A prime example cited was the millions of dollars flowing out for everyday consumer goods. Despite strong domestic FMCG and processing capabilities, India imported nearly $393 million worth of beauty and personal care products, $135.9 million in chocolates and cocoa preparations, and $81.7 million in bakers’ wares.
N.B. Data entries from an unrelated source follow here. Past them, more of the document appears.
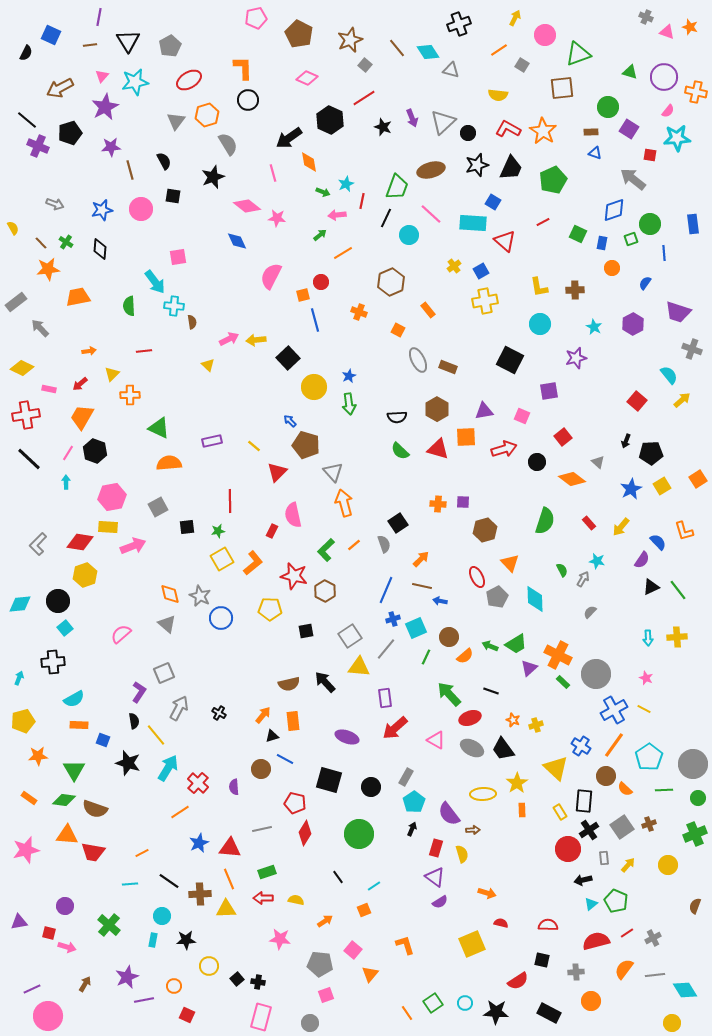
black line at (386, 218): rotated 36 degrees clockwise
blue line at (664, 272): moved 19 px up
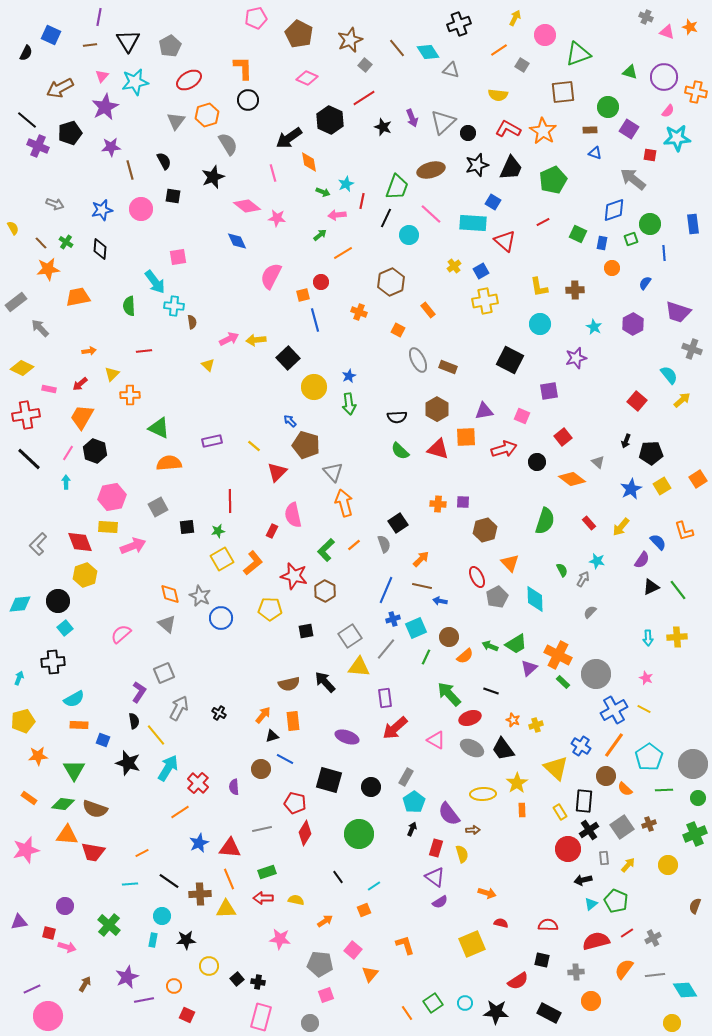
brown square at (562, 88): moved 1 px right, 4 px down
brown rectangle at (591, 132): moved 1 px left, 2 px up
red diamond at (80, 542): rotated 60 degrees clockwise
green diamond at (64, 800): moved 1 px left, 4 px down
Furthermore, imports of demerit goods like cigarettes, cigars, and tobacco substitutes crossed $116 million even though India is already one of the world’s largest tobacco producers.
“Unrestricted imports of low-value-addition discretionary products create avoidable pressure on foreign exchange reserves,” the panel observed, noting that consumers should be encouraged to defer luxury purchases, like premium cars and watches, during global crises.
2. Structural Tax Moderation & Correcting Inverted Duties:
The forum argued that India’s domestic manufacturing is being penalized by “inverted duty structures” where raw inputs are taxed higher than the imported finished products. TCF has called for an urgent 12-month correction program across several vulnerable sectors:
Electronics: Printed Circuit Board (PCB) components face duties of 10–15%, while finished electronics enter at 0% under the ITA-1 agreement.
Specialty Chemicals: Precursors face input duties of 7.5–10%, while finished imported chemicals attract only 5–7.5%.
Textiles: Specialty synthetic fibers are taxed at 6–12%, outstripping the ~5% duty on imported finished garments.
To alleviate fuel-driven inflation without blowing out the fiscal deficit, the paper proposes a dynamic tariff calibration framework for crude oil, steel, and fertilizer feedstocks using a 90-day review cycle with pre-announced price triggers. It also advocates for a ring-fenced Input Tax Credit (ITC) refund mechanism for natural gas until petroleum is fully integrated into the GST framework.
3. Reversing the Collapse in Trade Defence:
The most alarming trend highlighted was the systemic delays and rejections in India’s anti-dumping ecosystem, leaving domestic steel, chemical, and pharma sectors highly vulnerable to foreign predatory dumping.
To counter this, experts are demanding a strict “comply-or-explain” mechanism that requires immediate enforcement and time-bound accountability whenever a DGTR investigation confirms injury to Indian manufacturers.
Moving Beyond Subsidies:
The overarching sentiment of the roundtable was that India must convert external vulnerabilities into an internal catalyst for growth, echoing the Prime Minister’s recent appeal to reduce non-essential imports voluntarily.
“One of the biggest hidden costs for Indian businesses today is compliance volatility,” stated Rajat Mohan, Managing Partner at AMRG Global, adding that stabilizing administration is its own form of stimulus. Former CBDT Member Akhilesh Ranjan added that tax policy must transition into an active tool for localized innovation rather than just a revenue collector, ensuring domestic brands achieve the same aspirational premium as imported alternatives.